Cell signalling

Most cell signalling relies on pathways of molecules signalling to each other to bring about a response.

A ‘signalling cascade’ describes one molecule signalling to several molecules, which then signal to several more, and so on. This results in an amplified and complex response to one initial signal.

Most external signals do not enter the cell themselves, but bind to the cell surface, usually via a protein called a receptor. These cell surface receptors often span the outer membrane of the cell.

Receptors are specific for one, or a few substances, called ‘ligands’. When the receptor is bound by its specific ligand, it changes shape in a way that is transmits the signal across the cell membrane – like turning a key in a lock moves the latch on the other side of the door.

Ligands are substances that specifically bind receptors. Many ligands are proteins, and fit precisely into specific receptors. Hormones and cytokines are common ligands for signalling between cells.

When a ligand binds a receptor, it triggers changes within the cell that influence other signalling molecules. Many signalling pathways involve proteins called kinases. Kinases can exist in ‘on’ and ‘off’ states of activation. In some cases, a binding of a ligand to a receptor will switch on (activate) a kinase.

When switched on, kinases attach a phosphate group onto other molecules, especially other proteins, changing how those proteins function. The proteins then have their own influences on other molecules.

Many signalling pathways influence which genes are switched on in a cell. This effect can be mediated via changes to transcription factors, proteins that bind to specific DNA sequences in the genome. A transcription factor binding to a gene begins the process of copying it into its RNA form, allowing production of a particular protein.

Many signalling pathways in humans involve specialised proteins. Cell death signalling pathways are an example of this. In apoptotic cell death, various cellular stresses or a specific ligand binding to a ‘death receptor’ trigger changes within the cell that activate caspases, proteins that demolish the cell in a tightly controlled way.

Cells in our body are constantly barraged with different signals from their environment. These signals may be short-lived and change rapidly. Cells need to be able to switch off signalling pathways as rapidly as they were switched on.

Proteins have evolved that act as feedback inhibitors and specifically terminate a cell signalling pathway. These proteins can switch off kinases or other signalling proteins, or initiate the destruction of proteins produced when the signalling pathway began.

The SOCS protein family was discovered by our researchers. These proteins specifically turn off many different types of signals. Our research has demonstrated that in the immune system SOCS proteins are especially important at restraining inflammatory signals. Without SOCS proteins, inflammatory signalling is prolonged and can cause tissue damage.

When cells do not respond appropriately to their environment, or do not work cooperatively with other cells, disease can result. Problems in cell signalling underlie many diseases.
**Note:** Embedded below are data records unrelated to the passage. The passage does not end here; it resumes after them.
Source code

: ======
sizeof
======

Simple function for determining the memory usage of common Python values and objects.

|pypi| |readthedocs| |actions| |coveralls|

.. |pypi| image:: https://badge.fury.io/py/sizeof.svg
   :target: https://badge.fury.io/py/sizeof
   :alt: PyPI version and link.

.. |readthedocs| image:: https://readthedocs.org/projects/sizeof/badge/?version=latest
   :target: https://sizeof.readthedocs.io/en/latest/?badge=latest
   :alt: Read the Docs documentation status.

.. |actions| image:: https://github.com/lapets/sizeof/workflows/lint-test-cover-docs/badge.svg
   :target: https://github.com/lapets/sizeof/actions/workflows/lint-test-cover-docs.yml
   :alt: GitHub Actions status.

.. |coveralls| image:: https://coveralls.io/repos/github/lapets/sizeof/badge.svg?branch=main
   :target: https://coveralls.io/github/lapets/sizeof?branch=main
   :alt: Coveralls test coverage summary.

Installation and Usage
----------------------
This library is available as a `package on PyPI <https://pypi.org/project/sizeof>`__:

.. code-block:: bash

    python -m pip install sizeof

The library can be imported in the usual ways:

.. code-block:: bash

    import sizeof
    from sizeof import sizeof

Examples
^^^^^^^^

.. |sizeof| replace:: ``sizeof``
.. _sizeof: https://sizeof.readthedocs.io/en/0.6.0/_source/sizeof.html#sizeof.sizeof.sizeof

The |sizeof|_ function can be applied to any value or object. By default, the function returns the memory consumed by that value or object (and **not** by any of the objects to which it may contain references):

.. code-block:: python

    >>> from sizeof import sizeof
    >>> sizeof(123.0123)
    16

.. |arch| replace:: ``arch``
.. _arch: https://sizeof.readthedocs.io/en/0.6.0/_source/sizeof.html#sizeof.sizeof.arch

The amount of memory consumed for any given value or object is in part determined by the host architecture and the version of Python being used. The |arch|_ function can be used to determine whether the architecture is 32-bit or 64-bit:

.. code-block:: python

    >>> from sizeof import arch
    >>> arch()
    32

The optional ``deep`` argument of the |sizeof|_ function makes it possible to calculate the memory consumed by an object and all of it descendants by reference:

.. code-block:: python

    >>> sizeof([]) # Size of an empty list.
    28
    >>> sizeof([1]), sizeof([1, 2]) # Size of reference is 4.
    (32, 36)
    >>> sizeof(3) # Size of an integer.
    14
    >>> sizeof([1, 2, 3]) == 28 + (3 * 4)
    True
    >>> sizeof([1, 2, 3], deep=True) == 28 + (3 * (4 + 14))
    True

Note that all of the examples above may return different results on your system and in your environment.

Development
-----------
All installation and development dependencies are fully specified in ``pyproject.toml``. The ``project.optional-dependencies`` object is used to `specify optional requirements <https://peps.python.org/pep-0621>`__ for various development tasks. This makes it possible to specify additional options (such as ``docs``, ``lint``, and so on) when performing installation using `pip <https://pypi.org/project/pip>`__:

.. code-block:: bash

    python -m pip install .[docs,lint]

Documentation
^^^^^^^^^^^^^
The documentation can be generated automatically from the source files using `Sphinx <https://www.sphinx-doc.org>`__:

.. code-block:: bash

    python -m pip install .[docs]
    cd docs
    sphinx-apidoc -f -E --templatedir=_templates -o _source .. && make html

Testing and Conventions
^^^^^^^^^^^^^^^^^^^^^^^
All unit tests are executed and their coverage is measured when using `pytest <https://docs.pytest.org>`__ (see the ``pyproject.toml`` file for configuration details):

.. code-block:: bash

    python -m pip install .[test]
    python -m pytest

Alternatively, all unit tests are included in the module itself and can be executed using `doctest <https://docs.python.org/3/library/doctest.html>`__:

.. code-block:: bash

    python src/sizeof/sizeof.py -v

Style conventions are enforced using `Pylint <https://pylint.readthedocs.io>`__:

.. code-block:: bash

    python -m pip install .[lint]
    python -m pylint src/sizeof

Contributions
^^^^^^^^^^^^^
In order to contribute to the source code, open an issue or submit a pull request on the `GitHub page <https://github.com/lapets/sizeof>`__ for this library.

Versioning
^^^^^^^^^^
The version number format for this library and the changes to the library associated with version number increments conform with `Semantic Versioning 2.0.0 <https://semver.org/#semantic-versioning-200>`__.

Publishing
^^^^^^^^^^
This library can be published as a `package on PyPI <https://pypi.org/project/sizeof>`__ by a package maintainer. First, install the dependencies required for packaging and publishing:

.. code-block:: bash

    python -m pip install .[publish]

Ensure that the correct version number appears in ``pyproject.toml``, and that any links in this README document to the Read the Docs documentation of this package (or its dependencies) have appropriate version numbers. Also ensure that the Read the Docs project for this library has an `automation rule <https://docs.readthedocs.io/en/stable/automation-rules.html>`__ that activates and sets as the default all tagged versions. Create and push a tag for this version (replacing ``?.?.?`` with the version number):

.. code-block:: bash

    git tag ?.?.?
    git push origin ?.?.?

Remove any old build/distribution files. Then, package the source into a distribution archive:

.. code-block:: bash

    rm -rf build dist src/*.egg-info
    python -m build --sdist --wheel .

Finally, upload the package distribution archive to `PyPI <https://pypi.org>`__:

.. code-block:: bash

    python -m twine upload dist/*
Some examples of disrupted cell signalling in disease include:

• cancer cells have constant activation of signalling pathways instructing the cells to grow and divide. This often occurs because of changes (mutations) in receptors, protein kinases or transcription factors that keep the proteins an active state.
• some immunodeficiencies occur because immune cells lack the receptors for ligands that instruct immune cells to divide and develop, or lack the specific kinases that transmit these signals.
• many viruses, such as hepatitis B, produce proteins that interfere with the host cell’s signalling pathways in ways that suppress the immune system and enhance viral reproduction.

Cell signalling influences how cells behave in health and disease. Many medicines work by adjusting cell signalling pathways, often stifling a key signalling protein.

Some treatments for disease work by preventing a ligand binding to its receptor. Medications that block cytokine signalling between immune cells are in clinical use to treat inflammatory conditions such as rheumatoid arthritis.

Many new anti-cancer therapies target kinases that give cancer cells the signals to divide.

Our medicinal chemistry researchers are using three-dimensional structures of cell signalling proteins to develop small molecules that can specifically block the proteins’ function.